To avoid any ambiguity I think we need to be really clear on what ‘abolish the family’ actually means. It means that you, specifically, will never be allowed to see your gran EVER AGAIN and you will be obliged to denounce your parents in the town square.
— Magic Money Tree 🌴 (@charlottor) December 28, 2021
Well, there’s its role in capitalism. The nuclear family was a nineteenth-century invention for efficiently reproducing bodies suitable for work. Instead of extended networks of kin and others, families are compact units where most care is performed by one or two overworked individuals. These individuals are usually feminised and, as the pandemic grinds on after a decade of austerity, they are buckling under the strain. The family makes care dependent on whether you have a supportive family. It privatises care: if you do not have a supportive family, that’s not anyone else’s problem. And it instrumentalises care, putting it in the service of work-readiness rather than being an end in itself. This lean, efficient, capitalist family is the workshop, not only of workers’ bodies, but of their values: discipline, respect for authority, and the repression of aberrant desires: queerness, idleness, excess. But, as we know and feel, care is always more than this. The social reproduction of bodies and minds for work is always also the production of humans – living, breathing and strange. Even the leanest family produces an excess of humanity.

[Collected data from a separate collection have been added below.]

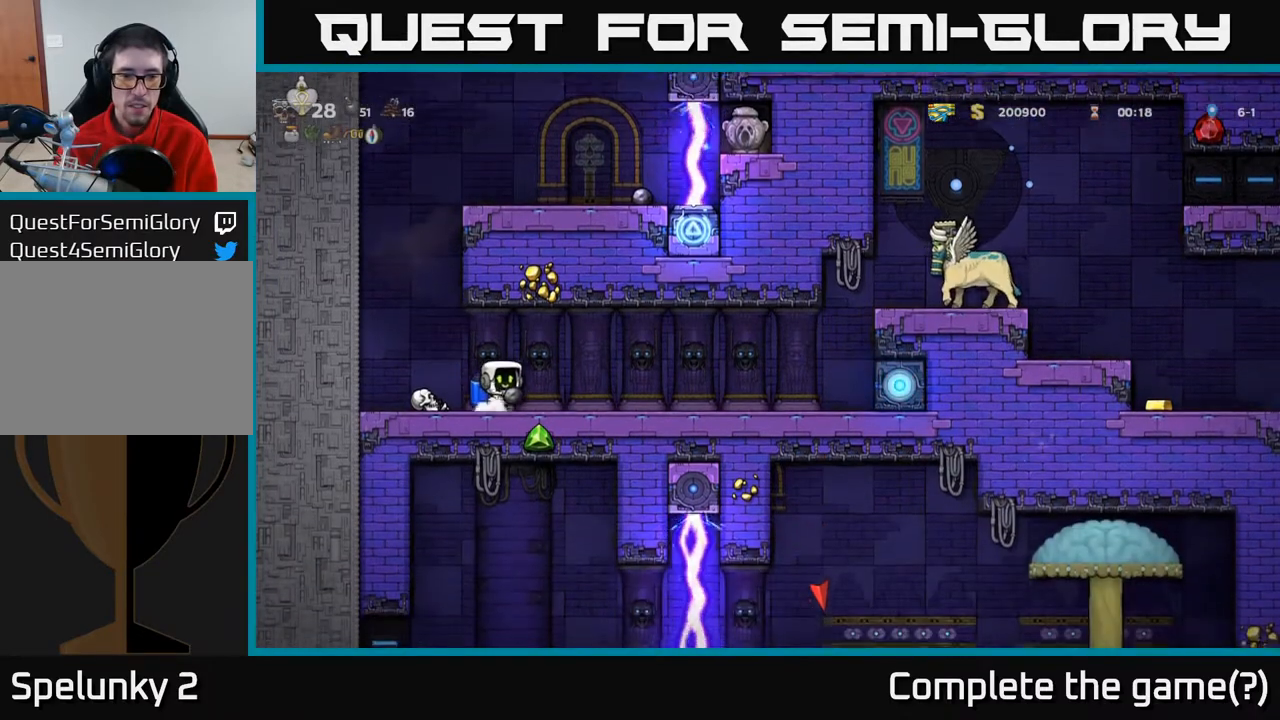
{"buttons": [], "left_stick": "center", "right_stick": "center", "events": [[283, "DPAD_RIGHT", "down"], [433, "DPAD_RIGHT", "up"]]}
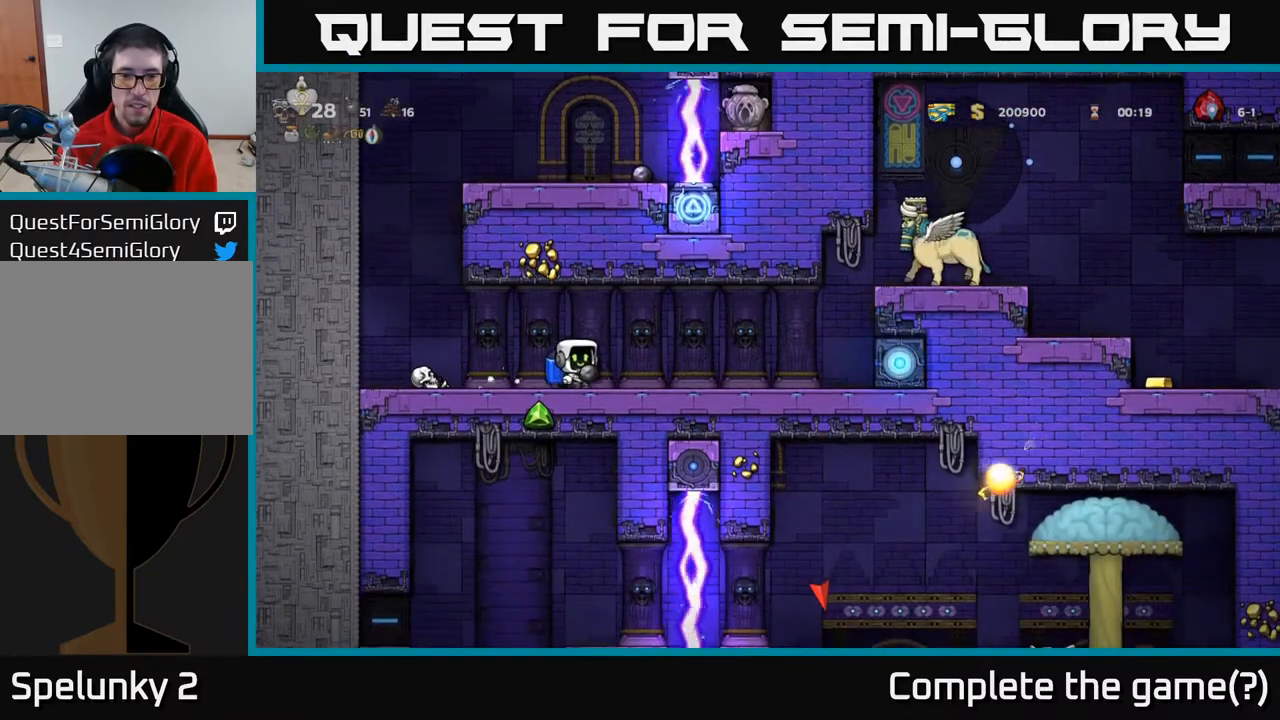
{"buttons": [], "left_stick": "center", "right_stick": "center", "events": []}
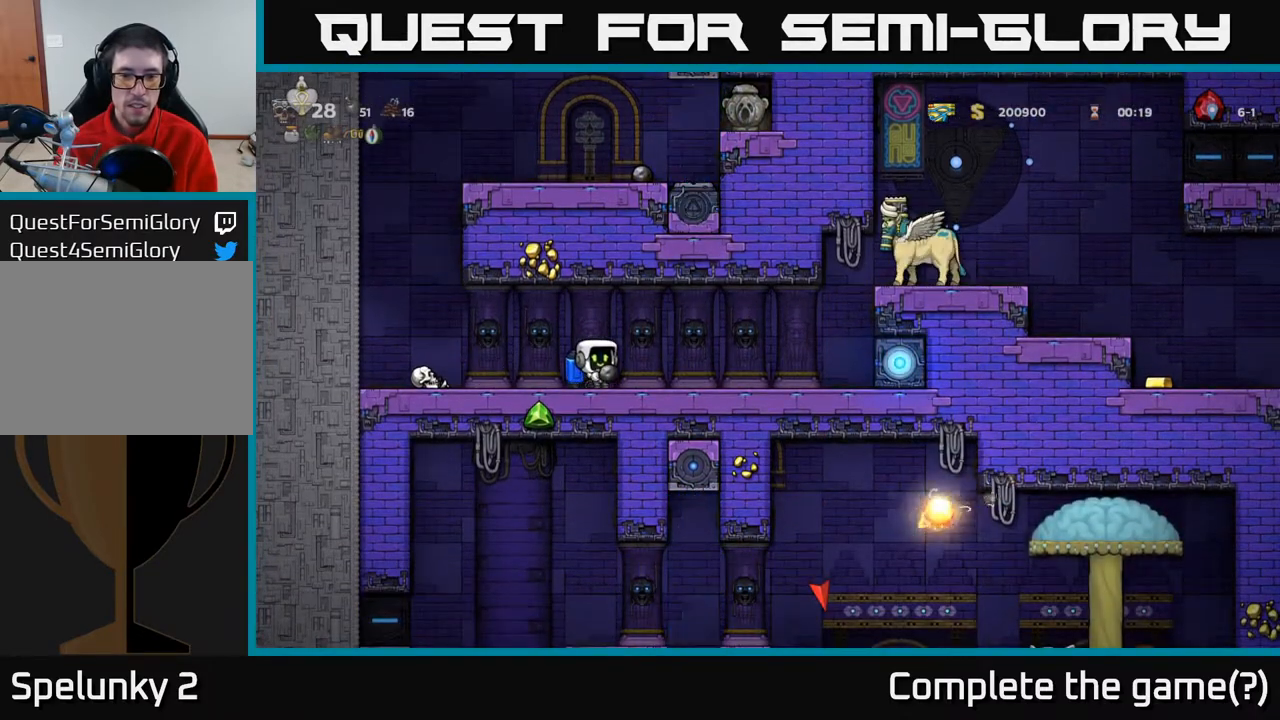
{"buttons": [], "left_stick": "center", "right_stick": "center", "events": []}
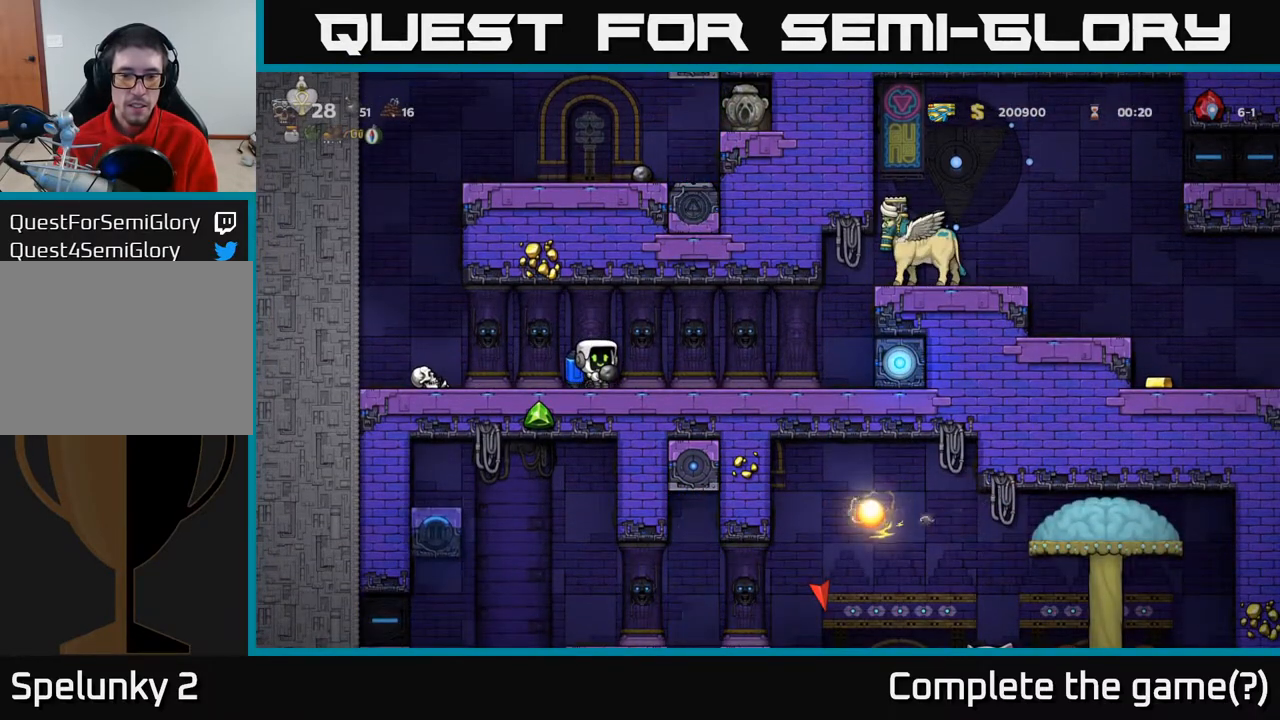
{"buttons": [], "left_stick": "center", "right_stick": "center", "events": []}
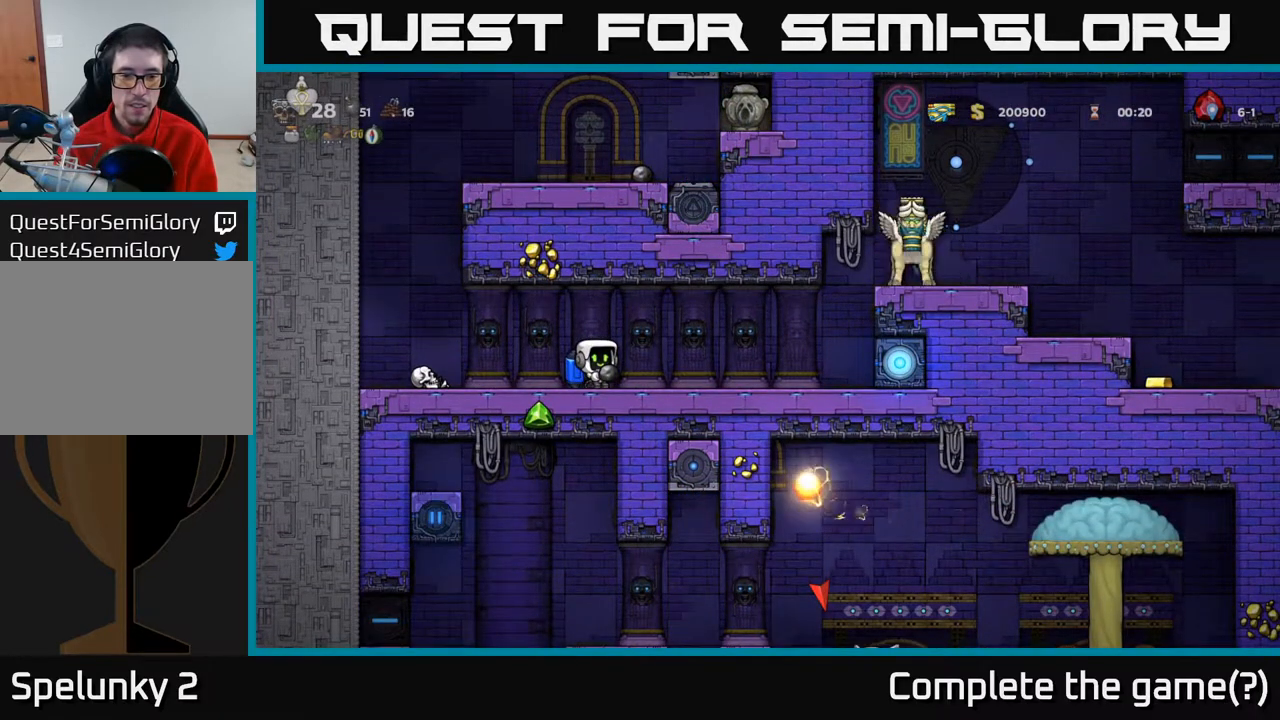
{"buttons": [], "left_stick": "center", "right_stick": "center", "events": []}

Most of all though, we want to abolish the family because it’s not enough.

‘Abolish the family’ as in abolish property relations, abundance of love and care for all and by all. Don’t let them tell you otherwise.
— madeline lane-mckinley (@la_louve_rouge_) December 28, 2021
Abolishing the family means building structures of care, love and intimacy that are adequate to our needs. It means care for everyone. Not distributed randomly according to who you end up being conceived by, not tied into monadic couples, but made abundantly available to everyone.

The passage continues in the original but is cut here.